*İncelenecek Metin:*

Alparslan Kılınç

Sevgili Öğretmenim…

Alparslan Kılınç

 ​Geçen hafta bir lise öğrencisinin öğretmene karşı sınıfta yaptığı saygısızlığı sosyal medyada hayretler içerisinde üzüntüyle izledik. Öğretmen ders anlatırken yanına erkek öğrencilerden biri geliyor. O sırada bir diğer öğrenci de kayıtta, “sensin” diyerek tezahürat yapıyor. Öğretmenin önüne geçen öğrenci garip garip dans ediyor. Bununla da yetinmeyerek, daha sonra iki eliyle öğretmenin yüzüne dokunuyor. Öğretmen şaşkın bir şekilde geri çekiliyor ve öğrencisini uyarıyor.
​İnsan bu görüntüleri izlerken inanın neye üzüleceğini bilemiyor. Öğretmene yapılan saygısızlığa mı, öğrencimizin kötü davranışından dolayı aklımıza takılan gençlik nereye gidiyor sorusuna mı üzülelim. Her iki durum da içimizi acıtıyor. Sizce bu olayın tek suçlusu öğrenci mi ? Biz anne, babaların suçu hiç yok mu ? Çünkü ilk eğitim ailede başlar. Çocuk gelişim uzmanları ve eğitimciler çocukların karakter oluşumunun 6. yaşın sonuna kadar olduğunu söylerler. Bununla birlikte çocukların karakter oluşumu 6,7 ve 8. yaşların sonuna kadar da uzayabilir. Daha ileriki dönemlerde de, kişinin yetişkinlik çağlarında da karakterine bazı eklemeler olabilir. Fakat karakterin esas oluşumu, çekirdek yapısı 0-6 yaş aralığında oluşur. Uzmanların bu görüşlerinden de anlaşılacağı üzere çocuk eğitiminde ailenin yeri ve önemi yadsınamaz.

*Listelenen Girdiler:*
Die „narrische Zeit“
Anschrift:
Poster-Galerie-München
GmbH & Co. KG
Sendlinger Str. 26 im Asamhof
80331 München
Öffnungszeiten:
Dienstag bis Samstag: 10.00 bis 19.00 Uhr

*İş Emri 1:* Öğretmene yapılan saygısızlığı konu alan yazıyı iki cümleyle özetleyin.
*İş Emri 2:* Öğretmene yapılan saygısızlığı konu alan yazıyı "Sevgili Öğretmenim…" sözlerinden "ve öğrencisini uyarıyor." sözlerine kadar yeniden yazın, "sosyal medyada" ifadesini "internette" ile değiştirin.
*İş Emri 3:* Öğretmene yapılan saygısızlığı konu alan yazıyı kaldığı yerden sürdürün.

*Alıştırma Cevabı 1:* Yazı, bir lise öğrencisinin sınıfta ders anlatan öğretmenin önünde dans edip iki eliyle yüzüne dokunduğu ve sosyal medyada üzüntüyle izlenen bir olayı anlatır. Yazar, bu olayın tek suçlusunun öğrenci olup olmadığını sorgular ve karakterin esas yapısının 0-6 yaş aralığında oluştuğunu söyleyen uzmanlara dayanarak çocuk eğitiminde ailenin yerinin ve öneminin yadsınamayacağını belirtir.

*Alıştırma Cevabı 2:*
Sevgili Öğretmenim…

Alparslan Kılınç

 ​Geçen hafta bir lise öğrencisinin öğretmene karşı sınıfta yaptığı saygısızlığı internette hayretler içerisinde üzüntüyle izledik. Öğretmen ders anlatırken yanına erkek öğrencilerden biri geliyor. O sırada bir diğer öğrenci de kayıtta, “sensin” diyerek tezahürat yapıyor. Öğretmenin önüne geçen öğrenci garip garip dans ediyor. Bununla da yetinmeyerek, daha sonra iki eliyle öğretmenin yüzüne dokunuyor. Öğretmen şaşkın bir şekilde geri çekiliyor ve öğrencisini uyarıyor.

*Alıştırma Cevabı 3:*
​Eskiden anne, babalarda şöyle yanlış bir anlayış vardı. Çocuğu okula başladığında öğretmenine teslim ederken “eti senin, kemiği benim” derlerdi. Şimdi ise öğretmen çocuğunu uyarsa hatta kızsa anne, babalar soluğu okulda alıyorlar. Bu defa öğretmene “çocuğumun psikolojisini bozmuşsun” diyorlar. Her iki yaklaşım da kesinlikle yanlış bir davranıştır. Ortada bir sorun varsa önce bunun tarafları dinlenmeli ve olay ayrıntılı bir şekilde öğretmenden öğrenilmelidir. Sorunun çözümü için öğretmen, okul ve veli iş birliği içerisinde olmalıdır.
​Ne yazık ki öğretmenlere karşı yapılan olumsuz davranışların sayısı, hakaretten tutun da darp etmeye kadar, son zamanlarda arttı. Toplum nereye gidiyor diye kendimize hiç soruyor muyuz ?
​Hz. Ali; “Bana bir harf öğretenin, kırk yıl kölesi olurum” demiş. Öğretmenlerimiz bizlere bir harften daha fazlasını öğretmiyor mu ? Yeri geliyor bize anne, yeri geliyor baba olmuyorlar mı ? Gün içerisinde anne, babalarımızdan daha çok kiminle zaman geçiriyoruz ?
​Bir zamanlar okulda büyük bir coşkuyla söylediğimiz şu şarkıyı;
​Öğretmenim canım benim canım benim
​Seni ben pek çok pek çok severim.
​Sen bir ana, sen bir baba,
​Her şey oldun artık bana.
ne çabuk unuttuk ?
​Öğretmenlik sıradan bir meslek değildir. Öğretmenlik bir çocuğun gözünde sevginin adıdır. Öğretmen, çocuklarımızı hamur misali daha küçük yaşlarda eline alıp yoğuran, yurda yararlı bir insan haline getirendir.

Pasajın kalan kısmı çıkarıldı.